Fourth Derivative ($y^{(4)}$ or $\frac{d^4y}{dx^4}$):
Differentiate the third derivative, $y''' = -\cos x$:
"$y^{(4)} = \frac{d}{dx}(y''') = \frac{d}{dx}(-\cos x) = - \frac{d}{dx}(\cos x) = -(-\sin x) = \sin x$"
The first four derivatives of $y = \sin x$ are:
- First Derivative: $y' = \cos x$
- Second Derivative: $y'' = -\sin x$
- Third Derivative: $y''' = -\cos x$
- Fourth Derivative: $y^{(4)} = \sin x$
Note that the derivatives of $\sin x$ (and similarly $\cos x$) follow a cycle of length 4: $\sin x \to \cos x \to -\sin x \to -\cos x \to \sin x$. The 5th derivative will be the same as the 1st, the 6th the same as the 2nd, and so on.
Example 2. Find the third derivative of $f(x) = e^{2x}$.
Answer:
We need to find the first, second, and then the third derivative of $f(x) = e^{2x}$.
First Derivative ($f'(x)$):
Using the Chain Rule $\frac{d}{dx}(e^{g(x)}) = e^{g(x)} \cdot g'(x)$ with $g(x)=2x$ and $g'(x)=2$:
"$f'(x) = \frac{d}{dx}(e^{2x}) = e^{2x} \cdot \frac{d}{dx}(2x) = e^{2x} \cdot 2 = 2e^{2x}$"
So, $f'(x) = 2e^{2x}$.
Second Derivative ($f''(x)$):
Differentiate $f'(x) = 2e^{2x}$. Use the Constant Multiple Rule and the Chain Rule again:
"$f''(x) = \frac{d}{dx}(2e^{2x}) = 2 \cdot \frac{d}{dx}(e^{2x})$"
From the previous step, we know $\frac{d}{dx}(e^{2x}) = 2e^{2x}$:
$= 2 \cdot (2e^{2x}) = 4e^{2x}$"
So, $f''(x) = 4e^{2x}$.
Third Derivative ($f'''(x)$):
Differentiate $f''(x) = 4e^{2x}$. Use the Constant Multiple Rule and the Chain Rule:
"$f'''(x) = \frac{d}{dx}(4e^{2x}) = 4 \cdot \frac{d}{dx}(e^{2x})$"
Again, using $\frac{d}{dx}(e^{2x}) = 2e^{2x}$:
$= 4 \cdot (2e^{2x}) = 8e^{2x}$"
The third derivative of $f(x) = e^{2x}$ is $f'''(x) = 8e^{2x}$.
Observe the pattern: $f^{(n)}(x) = 2^n e^{2x}$.
Example 3. If $y = x^5 + 2x^4 - 6x^3 + x^2 - 9x + 15$, find $\frac{d^6y}{dx^6}$.
Answer:
We need to find the sixth derivative of the given polynomial function by differentiating six times in succession.
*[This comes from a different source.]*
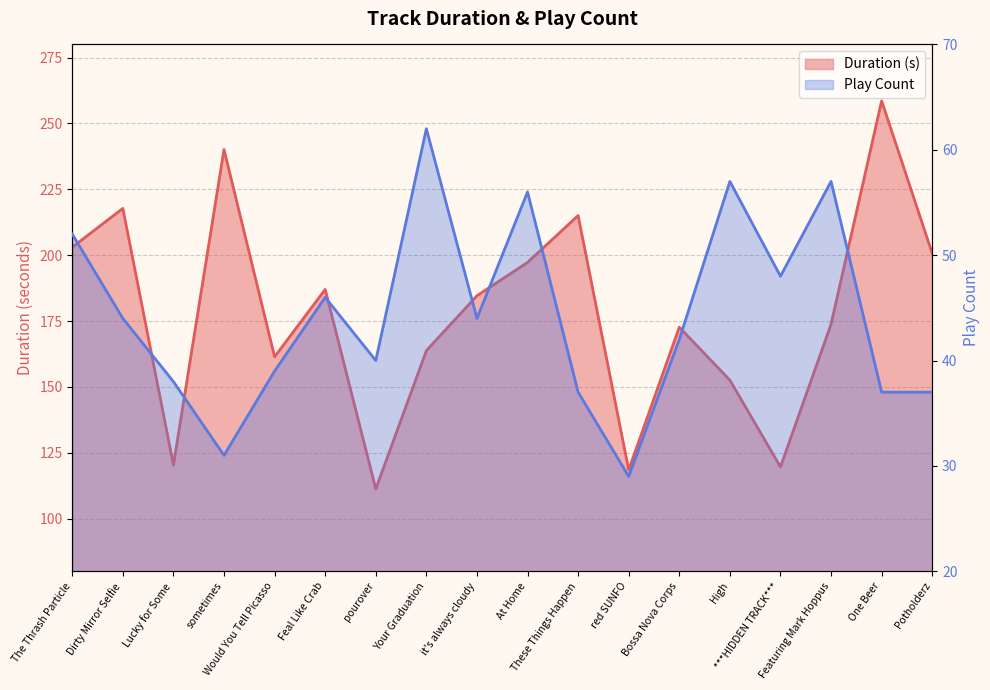

Does the chart display data point markers on the line(s)?

No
First Derivative ($\frac{dy}{dx}$):
"$\frac{dy}{dx} = \frac{d}{dx}(x^5 + 2x^4 - 6x^3 + x^2 - 9x + 15) = 5x^4 + 8x^3 - 18x^2 + 2x - 9$"
Second Derivative ($\frac{d^2y}{dx^2}$):
"$\frac{d^2y}{dx^2} = \frac{d}{dx}(5x^4 + 8x^3 - 18x^2 + 2x - 9) = 20x^3 + 24x^2 - 36x + 2$"
Third Derivative ($\frac{d^3y}{dx^3}$):
"$\frac{d^3y}{dx^3} = \frac{d}{dx}(20x^3 + 24x^2 - 36x + 2) = 60x^2 + 48x - 36$"
Fourth Derivative ($\frac{d^4y}{dx^4}$):
"$\frac{d^4y}{dx^4} = \frac{d}{dx}(60x^2 + 48x - 36) = 120x + 48$"
Fifth Derivative ($\frac{d^5y}{dx^5}$):
"$\frac{d^5y}{dx^5} = \frac{d}{dx}(120x + 48) = 120$"
Sixth Derivative ($\frac{d^6y}{dx^6}$):
The fifth derivative is a constant, 120. The derivative of any constant is 0.
"$\frac{d^6y}{dx^6} = \frac{d}{dx}(120) = 0$"
[Derivative of a constant is 0]
The sixth derivative is 0.
In general, for any polynomial of degree $n$, the $(n+1)$th derivative and all subsequent higher order derivatives are always zero. In this case, the polynomial has degree 5, so the 6th derivative is 0.